Page:
>> begin
Digital Chum - Virtual fish guts and other nonsense

December, 2009:

Climate Literacy Primer

Via The Intersection blog, Chris Mooney made me aware of a great brochure (pdf) from NOAA, the National Oceanic and Atmospheric Administration, that gives some basic climate science literacy information. It’s a great introduction to the multifaceted complexities of climate science, how climate works, how it’s measured, and how humans effect it.

It starts out with a great definition of a “climate-literate person.”

A climate-literate person:

  • understands the essential principles of Earth’s climate system
  • knows how to assess scientifically credible information about climate
  • communicates about climate and climate change in a meaningful way
  • is able to make informed and responsible decisions with regard to actions that may affect climate.

It continues with information about why climate science literacy matters (and why science literacy in general matters), how climate science is an ongoing process, and how we can know what is scientifically correct.

The main points explained in the brochure are the following:

CLIMATE LITERACY: The Essential Principles of Climate Science

  1. The Sun is the primary source of energy for Earths climate system.
  2. Climate is regulated by complex interactions among components of the Earth system.
  3. Life on Earth depends on, is shaped by, and affects climate.
  4. Climate varies over space and time through both natural and man-made processes.
  5. Our understanding of the climate system is improved through observations, theoretical studies, and modeling.
  6. Human activities are impacting the climate system.
  7. Climate change will have consequences for the Earth system and human lives.

There’s plenty of detail for each point given and the explanations are clear, giving a solid foundation for learning more about climate science and actually understanding the climate issues that are affecting (and will affect) our lives.

Chris Mooney wonders…

But anyway, it is interesting to contemplate whether climate “skeptics” take issue with any of these basics, or whether they are indeed “climate science literate” by this standard. For after all, the complicated data and “hockey stick” type issues that “skeptics” seem to seize upon don’t appear to have much to do with these basics; and yet these basics are all you need to know that global warming is a serious concern and that we stand to get fried.

(ed. …and by “skeptics” he means “deniers”… hence the sarcasm quotes)

I’ve heard and read plenty from deniers who plainly lack a basic understanding of the science and who enthusiastically ride the denier bandwagon regardless of where it leads… whether it’s something as silly as offering a big snowstorm in Montana as evidence against global warming, using a few out-of-context comments by some climate scientists to decry the state of scientific research, or claiming that a lone scientist with a new way of looking at data has overturned decades of climate research. The bandwagon in question is propelled by politically-created excrement.
>> end
Recorded data:
>> begin
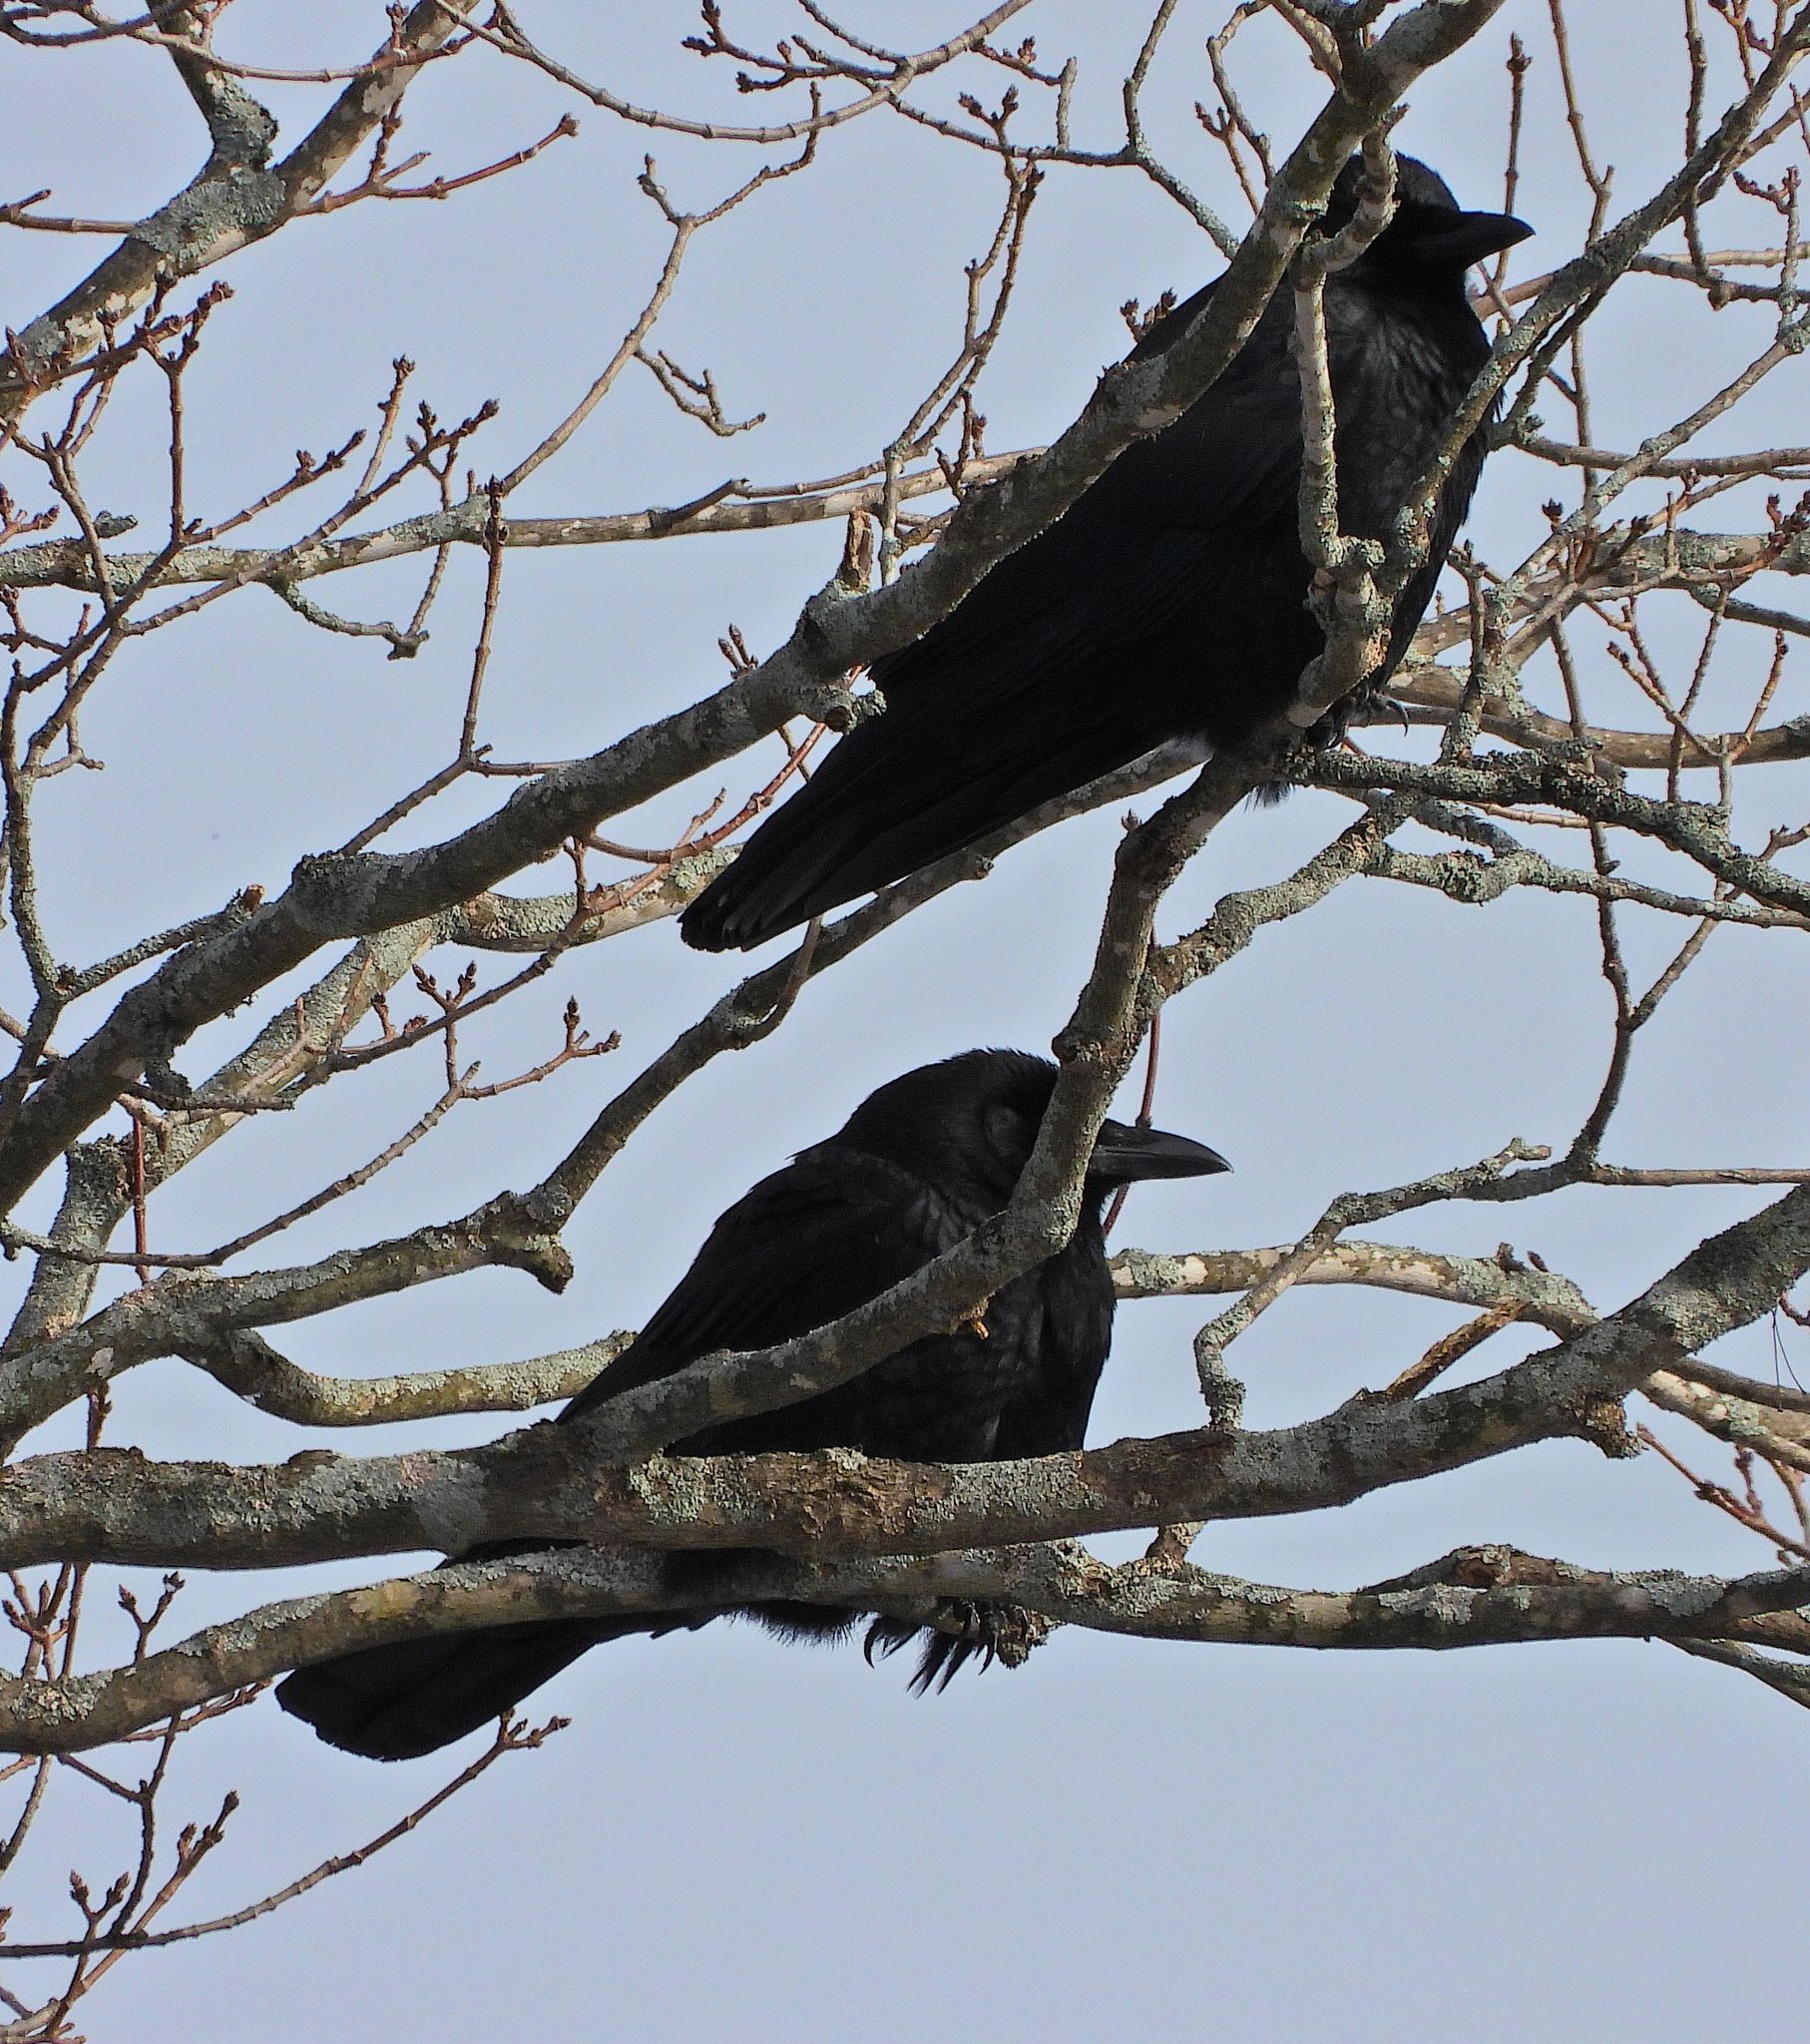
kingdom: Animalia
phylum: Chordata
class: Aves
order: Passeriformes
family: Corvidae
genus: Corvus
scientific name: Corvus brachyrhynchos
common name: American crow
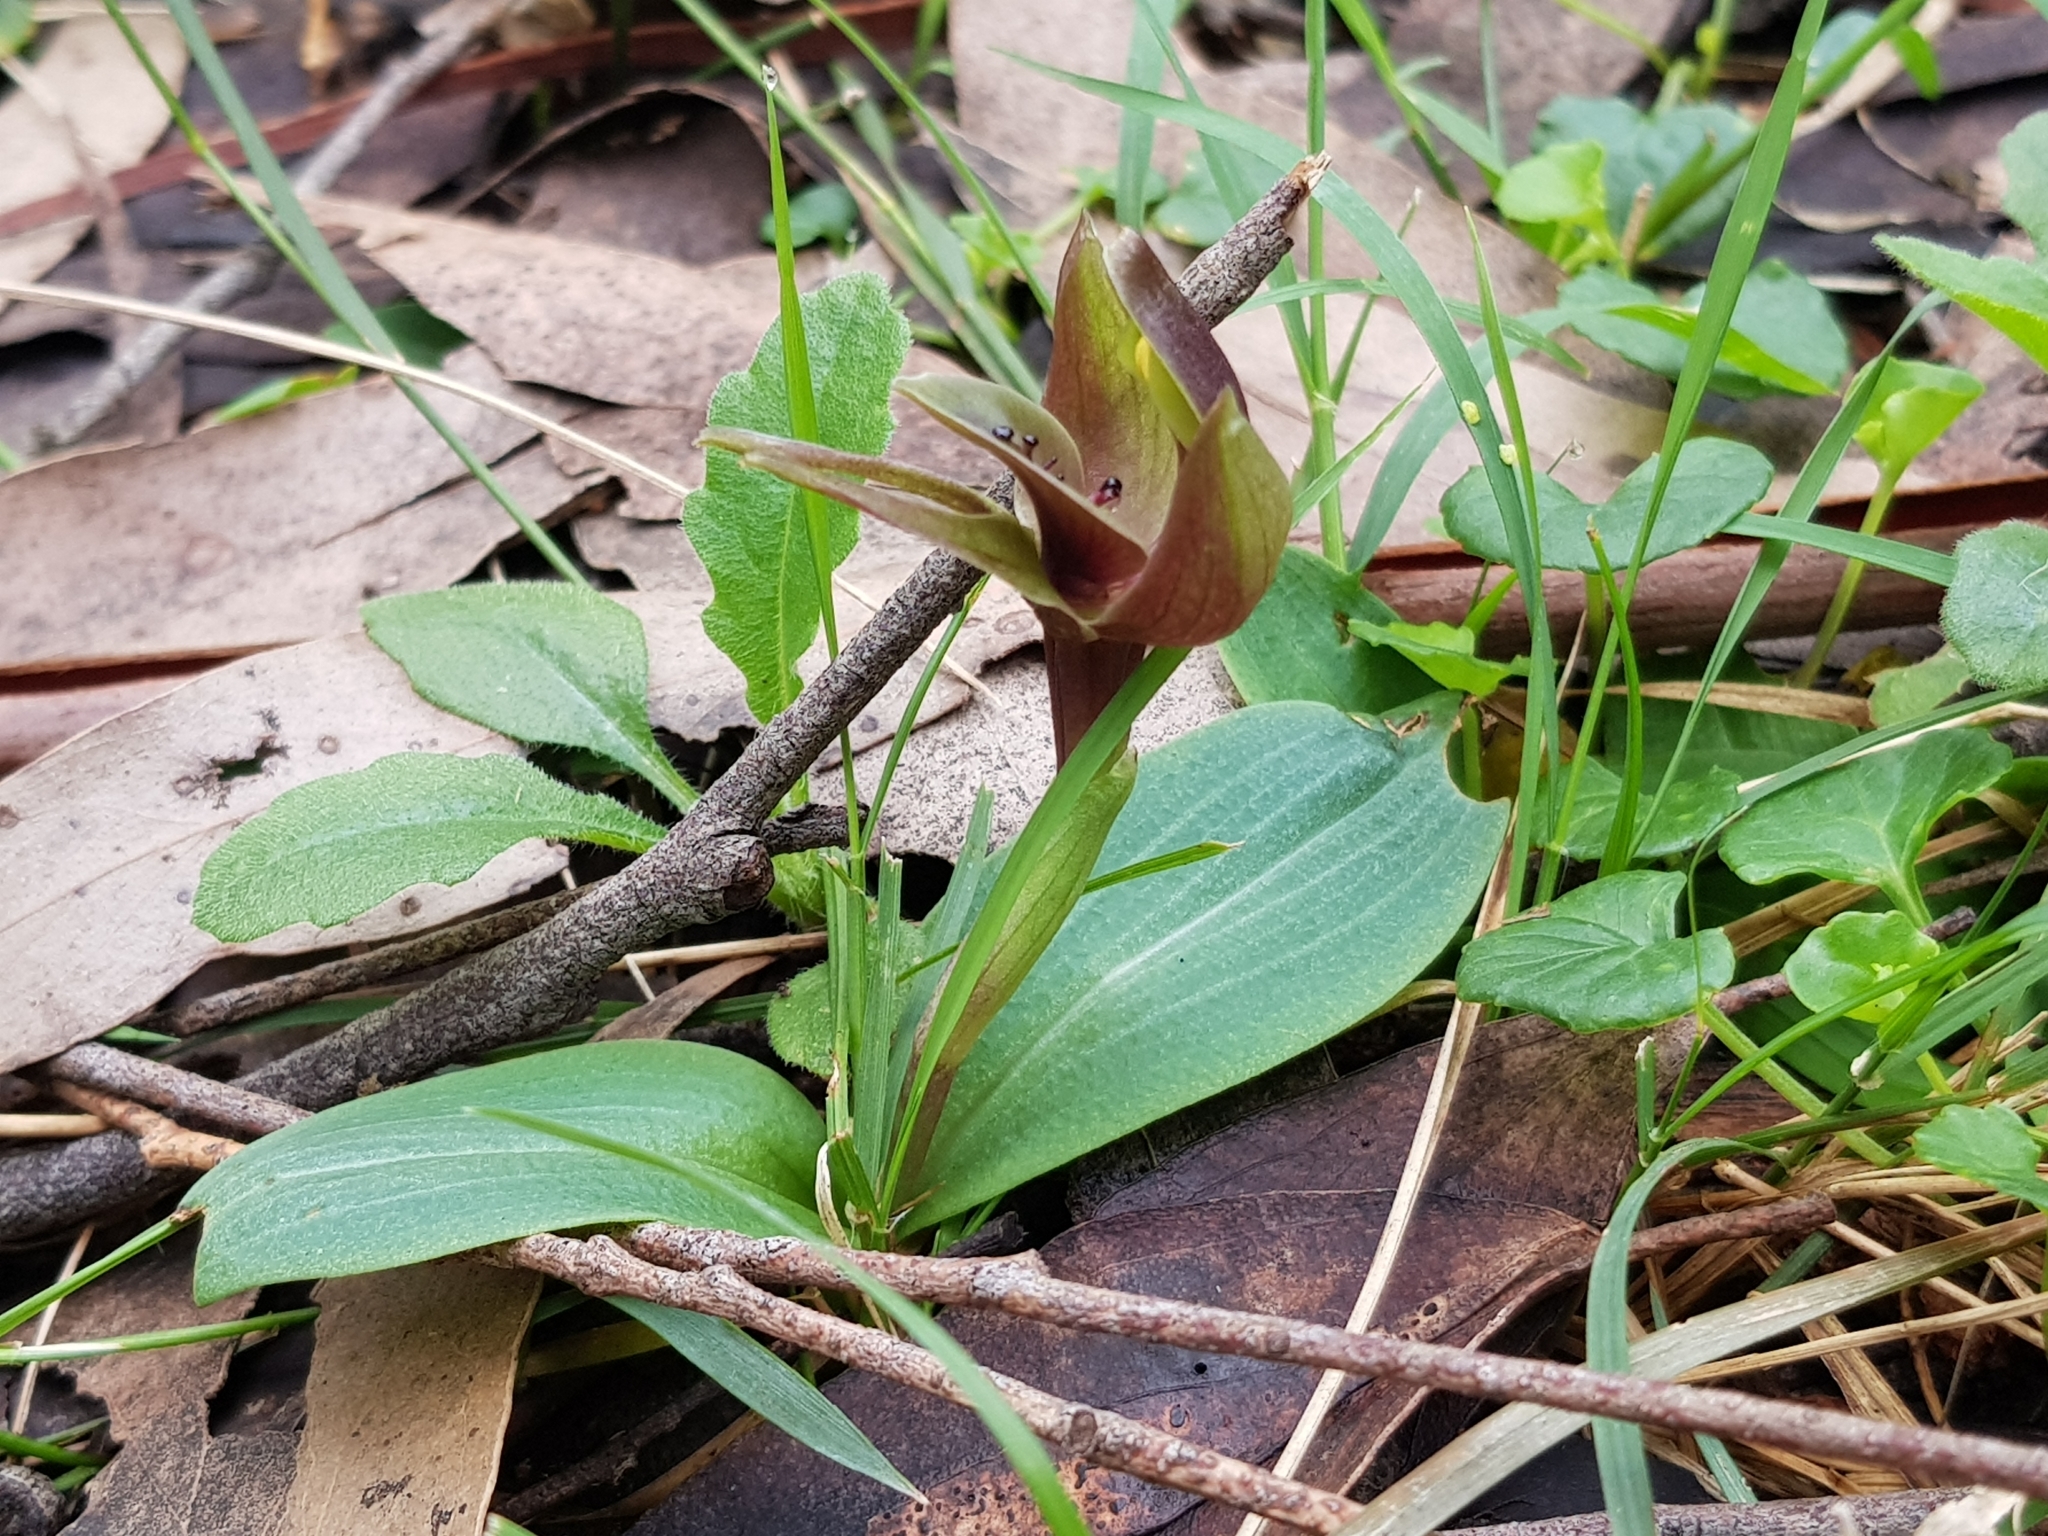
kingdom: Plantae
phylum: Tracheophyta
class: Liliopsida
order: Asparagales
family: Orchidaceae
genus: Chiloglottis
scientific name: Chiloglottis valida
>> end
Actions to take:
A - According to the climate literacy post, which agency produced the brochure on climate science literacy?
B - Please output the part of the climate literacy post between "6. Human activities" and "to get fried.", inclusive, without changes.
The listing comes from a separate source, not from the climate literacy post.

Answers to each task:
A - NOAA, the National Oceanic and Atmospheric Administration.

B -
6. Human activities are impacting the climate system.
  7. Climate change will have consequences for the Earth system and human lives.

There’s plenty of detail for each point given and the explanations are clear, giving a solid foundation for learning more about climate science and actually understanding the climate issues that are affecting (and will affect) our lives.

Chris Mooney wonders…

But anyway, it is interesting to contemplate whether climate “skeptics” take issue with any of these basics, or whether they are indeed “climate science literate” by this standard. For after all, the complicated data and “hockey stick” type issues that “skeptics” seem to seize upon don’t appear to have much to do with these basics; and yet these basics are all you need to know that global warming is a serious concern and that we stand to get fried.